Después de dos devastaciones

Después de dos devastaciones

Unas, conocidas como “Las de Osorio” (1606), cuando los poblados del norte y oeste de la isla, entonces entera bajo dominio español, fueron trasladados al centro y al Este en los asentamientos de Bayaguana y Monte Plata, lo que permitió a franceses e ingleses, desde “La Tortuga”, incursionar en las zonas despobladas, y en décadas asumirlas como propias.

La otra, se generó también en la costa norte predominantemente, cuando en virtud de lo establecido en la Convención dominico-americana (1906) se entregó las aduanas a la administración norteamericana, y los procesos de importaciones y exportaciones se comenzaron a concentrar en Santo Domingo.

Lo que se acentuó tras el Tratado Trujillo-Hull (1942), cuando Trujillo pasó a usufructuarlas.

Desde el primer momento se hizo creciente el declinar de Sánchez, de Puerto Plata y de Montecristi, y de toda aquella Costa Norte que tras la guerra Restauradora había florecido bajo la pujanza triunfadora de los productores del Cibao.

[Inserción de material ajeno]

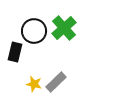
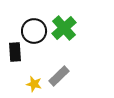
black rectangle: rotated 18 degrees counterclockwise
gray rectangle: moved 3 px right, 6 px up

Desaparecieron de manera sucesiva los ferrocarriles y los puertos, salvo el de Manzanillo que por unas décadas creció por el influjo espasmódico del guineo, como crecen y mueren todas las economías de zafras, y como aconteció en otros países de la zona, que en una sola generación vivieron de esperanzas y murieron de abandonos ahogados en recuerdos.

Cerrada como fue a cal y sangre la frontera haitiana desde 1937, el comercio dominico-haitiano se reinicia a partir de febrero de 1986, cuando huye Duvalierito.

Mientras, los puertos de Macorís y La Romana se hicieron embudos con la boca ancha para la exportación azucarera y el de Azua desapareció sin que muchos recuerden cuándo aconteció; el de Barahona, aparte de azúcar, logró exportaciones de minerales (bauxita, sal y yeso), sin que en ninguno de todos esos puertos el intercambio comercial estimulara un crecimiento ajeno al monocultivo o a la exportación de artículos sin valores agregados.

Lo aduanal quedó para Santo Domingo y su vecindad y aquellos otros puertos se hicieron tristes a toda hora.

Hoy se escucha el reclamo del recuerdo en aquellos pueblos que reclaman sus puertos y añoran el sonido silenciado de sus railes, y se siente una inclinación a complacer la demanda de una restauración del pasado, cuya gloria y riqueza se agiganta en las aguas multiplicadoras del presente, con una demografía ampliada y en una realidad absolutamente distinta.

Si en 1606, con el recurso Osorio la isla perdió la primera oportunidad de integración al comercio mundial (que había abierto el Descubrimiento de América y estrangulaba la propia España con la imposición de su monopolio comercial en el Continente), hoy, tras las pretensiones autárquicas de un dictador que se adueñó de todo, y de cinco décadas dando tumbos en la búsqueda de una definición nacional de progreso y desarrollo para todos, es preciso concluir en que la mayor riqueza a explotar por la isla, es la posición geográfica.

Por lo que los puertos necesarios hoy no son los puertos del recuerdo y la añoranza; deberían ser puertos para el turismo de masas y para la capacidad creciente de consumo y exportaciones de la propia isla; para las consolidaciones de cargas que expandirá en grande la ampliación del Canal de Panamá, así como lo que se deriva de los vigentes acuerdos de Libre Comercio que nos asignan el papel de goznes tricontinentales.